> Extract:
▬▬▬▬▬▬▬▬▬▬

In this work, the VER was synthesized from the BGPDGE. Here, 60 mmol of MAA was added to 3 mmol epoxy resin, 0.14 mmol triphenylphosphine (PPh3) catalyst, and 0.015 mmol BHT stabilizer in a sealed round-bottom flask. The excess of MAA directed the reaction towards high selectivity and yield. Additionally, no extra solvents were required for producing the high-viscosity resin. After purging with N2 gas for 5 min, the reaction was launched in a preheated oil bath at 100 °C and stirred (750 rpm) for 4 h for BADGE or 5 h for BGP epoxy resin. Subsequently, MAA was removed via distillation under reduced pressure to quench the reaction. Then, residual MAA was removed by extraction in dichloromethane (DCM) using 0.5 wt.% Na2CO3. The organic phase was dried over magnesium sulfate, filtered, and concentrated under reduced pressure. Noteworthy, the VERs were synthesized following conventional synthetic procedures to obtain a product composition comparable to the commercial BisGMA monomer (e.g., isomer distribution). Alternatively, Shah et al. reported the synthesis of glycidyl methacrylate (GMA) from waste glycerin, a side product from biodiesel production58. Here, the use of bio-based BGP and GMA resulted in fully bio-based dimethacrylate resins; therefore, both safer and sustainable alternatives for BisGMA.

Reaction analysis—product characterization

The epoxy resins and VERs were quantitatively analyzed by 1H-NMR, 1H, 13C HSQC-NMR, and 13C-NMR analysis and reversed-phase HPLC. 1H-NMR spectra were acquired on a Bruker Avance III 400-MHz (Bruker, Billerica, MA, USA), the 1H, 13C HSQC-NMR and 13C-NMR spectra on a Bruker Avance III 600-MHz (Bruker, Billerica, MA, USA) NMR spectrometer. All samples were prepared by dissolving 10-35 mg of the dried compound in 500 µl deuterated solvent (CDCl3 0.03 vol% TMS) and transferred to an NMR tube. Quantitative 1H-NMR integrations involved 64 scans with 5 s delay time. The relative integrations of the regions presented in Supplementary Fig. 1 were used to determine end-group selectivity and conversion. The complete NMR analysis of BGPGMA is presented in Supplementary Fig. 4.

▬▬▬▬▬▬▬▬▬▬

> Dataset:
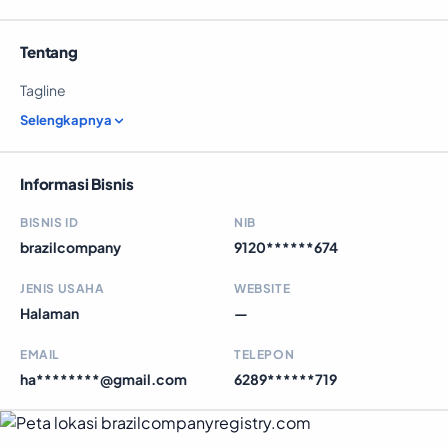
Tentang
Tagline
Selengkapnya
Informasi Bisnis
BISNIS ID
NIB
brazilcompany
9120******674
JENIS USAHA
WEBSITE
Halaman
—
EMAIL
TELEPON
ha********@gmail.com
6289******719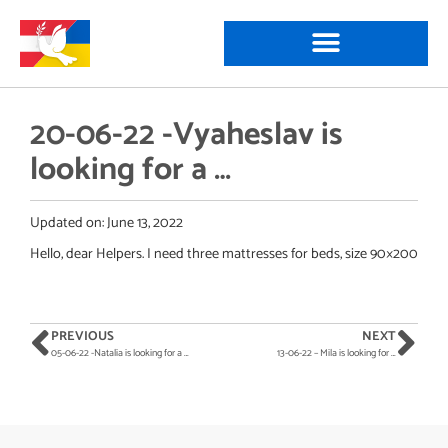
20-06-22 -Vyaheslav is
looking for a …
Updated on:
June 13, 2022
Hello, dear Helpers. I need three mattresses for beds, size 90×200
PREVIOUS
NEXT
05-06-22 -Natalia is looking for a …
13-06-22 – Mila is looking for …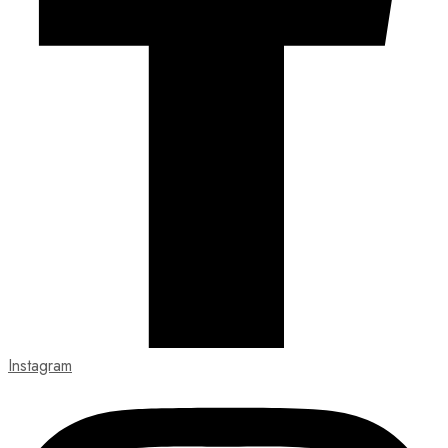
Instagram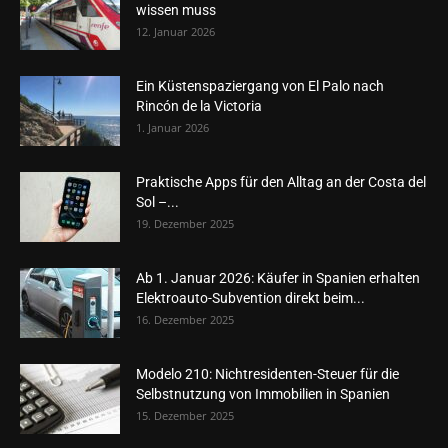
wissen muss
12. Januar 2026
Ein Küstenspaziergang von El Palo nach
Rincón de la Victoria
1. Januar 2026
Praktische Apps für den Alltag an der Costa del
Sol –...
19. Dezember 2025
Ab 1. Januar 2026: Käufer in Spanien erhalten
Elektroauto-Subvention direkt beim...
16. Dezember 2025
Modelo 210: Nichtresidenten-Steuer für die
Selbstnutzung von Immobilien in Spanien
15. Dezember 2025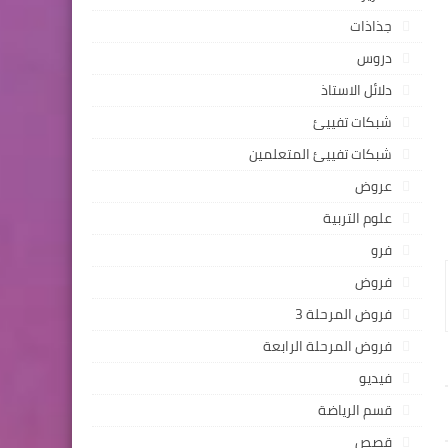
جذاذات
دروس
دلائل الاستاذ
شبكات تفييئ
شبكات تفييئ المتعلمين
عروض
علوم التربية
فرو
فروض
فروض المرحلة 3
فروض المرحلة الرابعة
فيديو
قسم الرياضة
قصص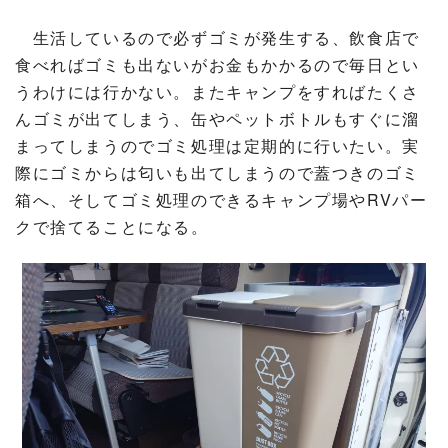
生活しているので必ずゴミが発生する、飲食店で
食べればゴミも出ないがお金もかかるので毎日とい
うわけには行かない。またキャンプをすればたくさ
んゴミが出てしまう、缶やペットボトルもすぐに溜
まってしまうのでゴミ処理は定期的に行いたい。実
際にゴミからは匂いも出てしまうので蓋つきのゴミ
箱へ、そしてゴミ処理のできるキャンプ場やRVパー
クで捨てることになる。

▬▬▬▬▬▬▬▬▬▬

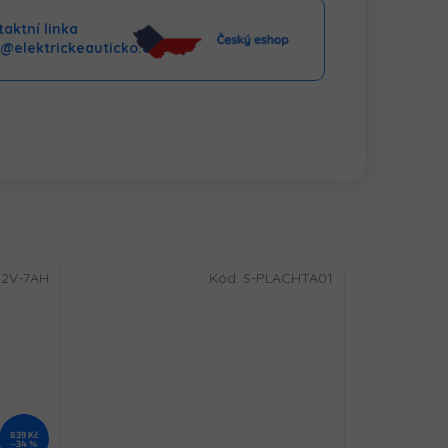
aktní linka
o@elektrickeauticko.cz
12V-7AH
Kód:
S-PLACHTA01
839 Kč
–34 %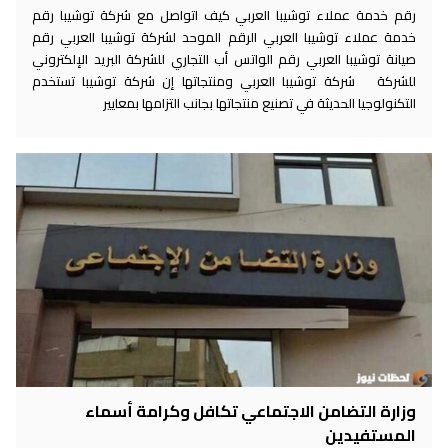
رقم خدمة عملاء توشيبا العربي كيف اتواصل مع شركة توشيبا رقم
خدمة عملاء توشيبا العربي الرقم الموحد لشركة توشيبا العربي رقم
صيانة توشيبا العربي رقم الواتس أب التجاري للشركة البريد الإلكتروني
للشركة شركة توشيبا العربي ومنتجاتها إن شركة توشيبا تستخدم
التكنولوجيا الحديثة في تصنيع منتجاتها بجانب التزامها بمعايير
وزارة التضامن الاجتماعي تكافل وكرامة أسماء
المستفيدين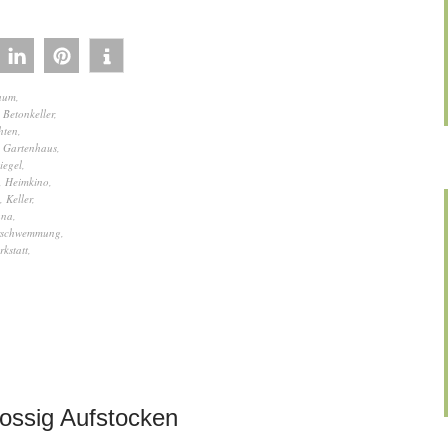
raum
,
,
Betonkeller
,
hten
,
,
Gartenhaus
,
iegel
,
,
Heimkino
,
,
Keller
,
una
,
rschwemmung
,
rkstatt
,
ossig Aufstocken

▬▬▬▬▬▬▬▬▬▬

> Task instructions:
A - Check each statement below against the extract and mark it yes or no. Back each mark by quoting the exact words from the extract that decide it.
(i) The reaction needed extra solvents to make the high-viscosity resin.
(ii) The BGP epoxy resin was stirred for 5 h.
(iii) The 1H-NMR spectra were taken on a 600-MHz instrument.
B - According to the extract, how many scans did the quantitative 1H-NMR integrations involve?

> Results of the exercise:
A -
(i) No: "no extra solvents were required for producing the high-viscosity resin"
(ii) Yes: "stirred (750 rpm) for 4 h for BADGE or 5 h for BGP epoxy resin"
(iii) No: "1H-NMR spectra were acquired on a Bruker Avance III 400-MHz"

B - 64 scans, with a 5 s delay time.